When you are creating file set snapshot rules, try to break up the number of file sets that share the same rules at any given time, and stagger the snapshot times to avoid or limit contention.
Rule example
Here is an example of a rule that is defined at one customer site to simplify and stagger the snapshot management policies, and yet accomplish enough user-recoverable file protection.
All independent file sets are on an automatic snapshot schedule for semi-daily snapshots, weekly snapshots, and monthly snapshots. Snapshots are not run on the underlying file system directly, but instead the root file set of the underlying file system is snapshot.
The root file set snapshots of the underlying file system capture any data that is not managed in independent file sets (so that it captures dependent file set data).

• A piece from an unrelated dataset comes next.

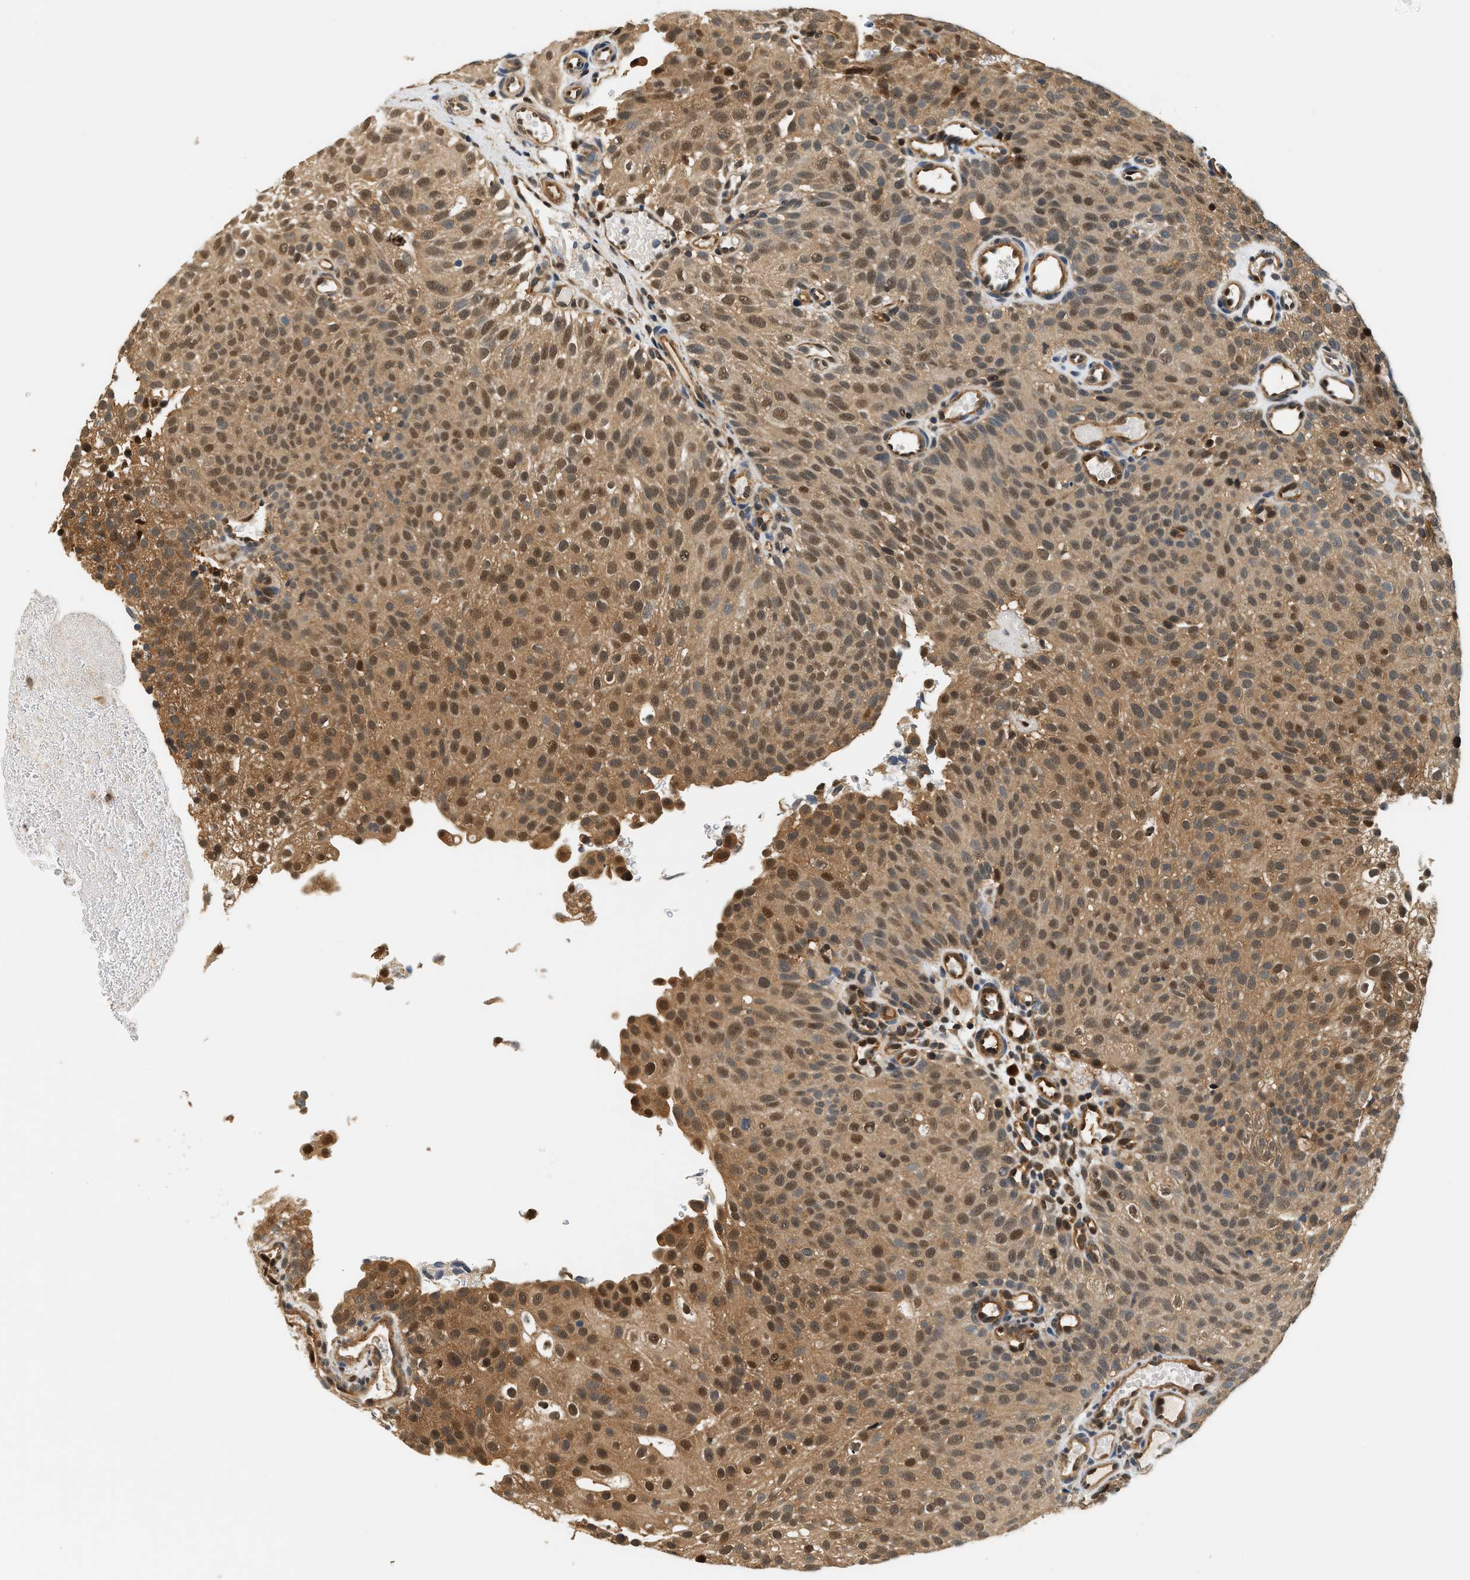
{"staining": {"intensity": "moderate", "quantity": ">75%", "location": "cytoplasmic/membranous,nuclear"}, "tissue": "urothelial cancer", "cell_type": "Tumor cells", "image_type": "cancer", "snomed": [{"axis": "morphology", "description": "Urothelial carcinoma, Low grade"}, {"axis": "topography", "description": "Urinary bladder"}], "caption": "An image of urothelial cancer stained for a protein displays moderate cytoplasmic/membranous and nuclear brown staining in tumor cells.", "gene": "PSMD3", "patient": {"sex": "male", "age": 78}}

In this example, the snapshot rule that is applied to each file set is assigned alphabetically in groups to ensure that not all file sets get applied snapshots or snapshot deletions occurring at the same time of day. This enables the schedules to stagger, and distributes the heavy metadata scan requirements that are associated with snapshots at varying times in the
daily schedule.
A file set, whose name begins with the letters A - E, is assigned a semi-daily, weekly, and a monthly snapshot rule that ends in A - E (see Figure 5-8).
Figure 5-8 GUI for example snapshot rule distribution
The semi-daily snapshot takes a snapshot at roughly 5 am or 6 am and 5 pm or 6 pm daily, and these snapshots are automatically deleted after one week. The weekly snapshot takes a snapshot at roughly 9 pm on a weekend and these snapshots are automatically deleted after five weeks of age. The monthly snapshot takes a snapshot at roughly 1 am on a weekend and these snapshots are automatically deleted after six months of age.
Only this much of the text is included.